Will Smith’s new slave thriller Emancipation is moving its production from the state of Georgia following the passing of controversial new voting laws.
This year, new laws were set out in the state which mean all voters will require ID in order to vote, a move that many believe will disproportionately harm Black and ethnic minority voters.
In a joint statement announcing the move away from Georgia – the first major film to boycott the state following the new laws passing – Smith and director Antoine Fuqua said: “At this moment in time, the Nation is coming to terms with its history and is attempting to eliminate vestiges of institutional racism to achieve true racial justice.
“We cannot in good conscience provide economic support to a government that enacts regressive voting laws that are designed to restrict voter access. The new Georgia voting laws are reminiscent of voting impediments that were passed at the end of Reconstruction to prevent many Americans from voting.”
They added: “Regrettably, we feel compelled to move our film production work from Georgia to another state.”

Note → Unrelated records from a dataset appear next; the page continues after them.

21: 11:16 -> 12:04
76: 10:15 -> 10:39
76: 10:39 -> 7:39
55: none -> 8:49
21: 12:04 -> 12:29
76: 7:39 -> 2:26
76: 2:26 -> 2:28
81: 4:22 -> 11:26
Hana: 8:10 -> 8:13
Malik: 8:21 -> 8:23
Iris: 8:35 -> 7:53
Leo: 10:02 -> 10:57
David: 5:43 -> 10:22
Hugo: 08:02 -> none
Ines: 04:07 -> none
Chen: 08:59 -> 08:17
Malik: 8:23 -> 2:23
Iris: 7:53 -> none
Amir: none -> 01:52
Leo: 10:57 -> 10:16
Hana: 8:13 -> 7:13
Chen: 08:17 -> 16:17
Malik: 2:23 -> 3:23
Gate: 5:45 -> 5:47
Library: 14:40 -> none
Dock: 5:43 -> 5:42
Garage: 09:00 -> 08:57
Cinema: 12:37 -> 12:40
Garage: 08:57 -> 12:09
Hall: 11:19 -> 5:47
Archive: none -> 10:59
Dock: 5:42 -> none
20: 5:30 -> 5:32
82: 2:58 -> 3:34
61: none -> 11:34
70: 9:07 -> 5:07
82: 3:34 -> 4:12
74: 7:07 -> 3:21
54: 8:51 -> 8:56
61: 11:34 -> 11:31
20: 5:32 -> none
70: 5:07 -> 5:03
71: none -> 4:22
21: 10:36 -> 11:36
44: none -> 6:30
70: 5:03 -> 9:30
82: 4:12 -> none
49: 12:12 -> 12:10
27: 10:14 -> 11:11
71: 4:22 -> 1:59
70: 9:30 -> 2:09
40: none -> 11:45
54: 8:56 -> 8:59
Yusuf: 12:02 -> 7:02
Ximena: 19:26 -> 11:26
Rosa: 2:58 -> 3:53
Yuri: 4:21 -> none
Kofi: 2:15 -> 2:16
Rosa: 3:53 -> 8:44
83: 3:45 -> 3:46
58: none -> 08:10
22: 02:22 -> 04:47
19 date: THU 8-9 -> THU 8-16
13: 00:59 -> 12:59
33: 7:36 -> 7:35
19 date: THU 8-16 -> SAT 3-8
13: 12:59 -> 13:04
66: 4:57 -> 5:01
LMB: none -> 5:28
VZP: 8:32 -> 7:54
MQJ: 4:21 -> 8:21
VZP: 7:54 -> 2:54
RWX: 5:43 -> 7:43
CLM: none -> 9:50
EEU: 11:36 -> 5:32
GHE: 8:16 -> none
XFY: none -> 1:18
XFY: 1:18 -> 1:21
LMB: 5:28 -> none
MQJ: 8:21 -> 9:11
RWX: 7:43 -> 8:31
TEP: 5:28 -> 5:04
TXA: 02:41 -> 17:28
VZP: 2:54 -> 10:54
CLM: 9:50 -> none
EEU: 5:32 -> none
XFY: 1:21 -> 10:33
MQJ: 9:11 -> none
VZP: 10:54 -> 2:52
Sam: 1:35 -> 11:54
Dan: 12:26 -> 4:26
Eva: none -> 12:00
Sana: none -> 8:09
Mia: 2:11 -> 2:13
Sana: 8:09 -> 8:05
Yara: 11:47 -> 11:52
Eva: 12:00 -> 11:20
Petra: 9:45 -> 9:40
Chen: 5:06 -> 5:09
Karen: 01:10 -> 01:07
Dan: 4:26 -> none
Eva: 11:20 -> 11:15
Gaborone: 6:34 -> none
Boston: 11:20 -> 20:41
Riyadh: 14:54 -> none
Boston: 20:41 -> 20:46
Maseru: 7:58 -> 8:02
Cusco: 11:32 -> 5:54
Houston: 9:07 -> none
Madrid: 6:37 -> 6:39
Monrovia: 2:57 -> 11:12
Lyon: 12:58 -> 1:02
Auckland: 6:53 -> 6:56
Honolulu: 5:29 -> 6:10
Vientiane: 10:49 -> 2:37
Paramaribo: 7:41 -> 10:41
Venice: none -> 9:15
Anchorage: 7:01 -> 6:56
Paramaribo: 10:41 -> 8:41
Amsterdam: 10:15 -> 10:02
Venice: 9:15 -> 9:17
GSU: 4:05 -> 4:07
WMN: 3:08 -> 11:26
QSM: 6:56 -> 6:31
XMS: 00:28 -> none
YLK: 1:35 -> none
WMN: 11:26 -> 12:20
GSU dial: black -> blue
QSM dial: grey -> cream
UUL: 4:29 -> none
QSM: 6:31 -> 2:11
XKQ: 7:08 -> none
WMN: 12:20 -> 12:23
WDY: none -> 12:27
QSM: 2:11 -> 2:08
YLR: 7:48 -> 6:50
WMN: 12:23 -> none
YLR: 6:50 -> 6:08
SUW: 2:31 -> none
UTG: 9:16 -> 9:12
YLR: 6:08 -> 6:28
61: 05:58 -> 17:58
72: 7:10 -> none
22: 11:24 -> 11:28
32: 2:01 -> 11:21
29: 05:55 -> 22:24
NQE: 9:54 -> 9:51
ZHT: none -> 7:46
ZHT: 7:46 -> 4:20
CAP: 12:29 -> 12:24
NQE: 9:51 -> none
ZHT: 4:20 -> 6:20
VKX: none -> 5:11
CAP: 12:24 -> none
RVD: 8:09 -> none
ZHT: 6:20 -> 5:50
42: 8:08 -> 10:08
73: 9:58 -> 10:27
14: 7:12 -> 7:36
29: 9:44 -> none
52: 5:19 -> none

Emancipation is set to follow the story of former slave ‘Whipped Peter’ Gordon, who became notorious after photos of him with scars on his back from being whipped and tortured became world famous.
The film is still set to keep to its original production start date of June 21, and looks to be moving to a location in Louisiana, the real-life setting for Gordon’s enslavement.
A number of high-profile figures in Georgia have shared their opposition to the boycott, with Hollywood productions having a huge base in Georgia and bringing in more than $10billion (£7.2bn) in revenue for the state each year.
Voting rights activist Stacey Abrams said: “Boycotts work best when the target of your boycott is responsive, and unfortunately we are not dealing with good actors here. The governor of Georgia is revelling in the potential of a boycott because it gives him someone to blame for his own actions.”
Martin Luther King’s daughter Bernice also urged Hollywood to “please stop” the boycott, saying such action would “hurt middle class workers and people grappling with poverty. And it would increase the harm of both racism and classism.”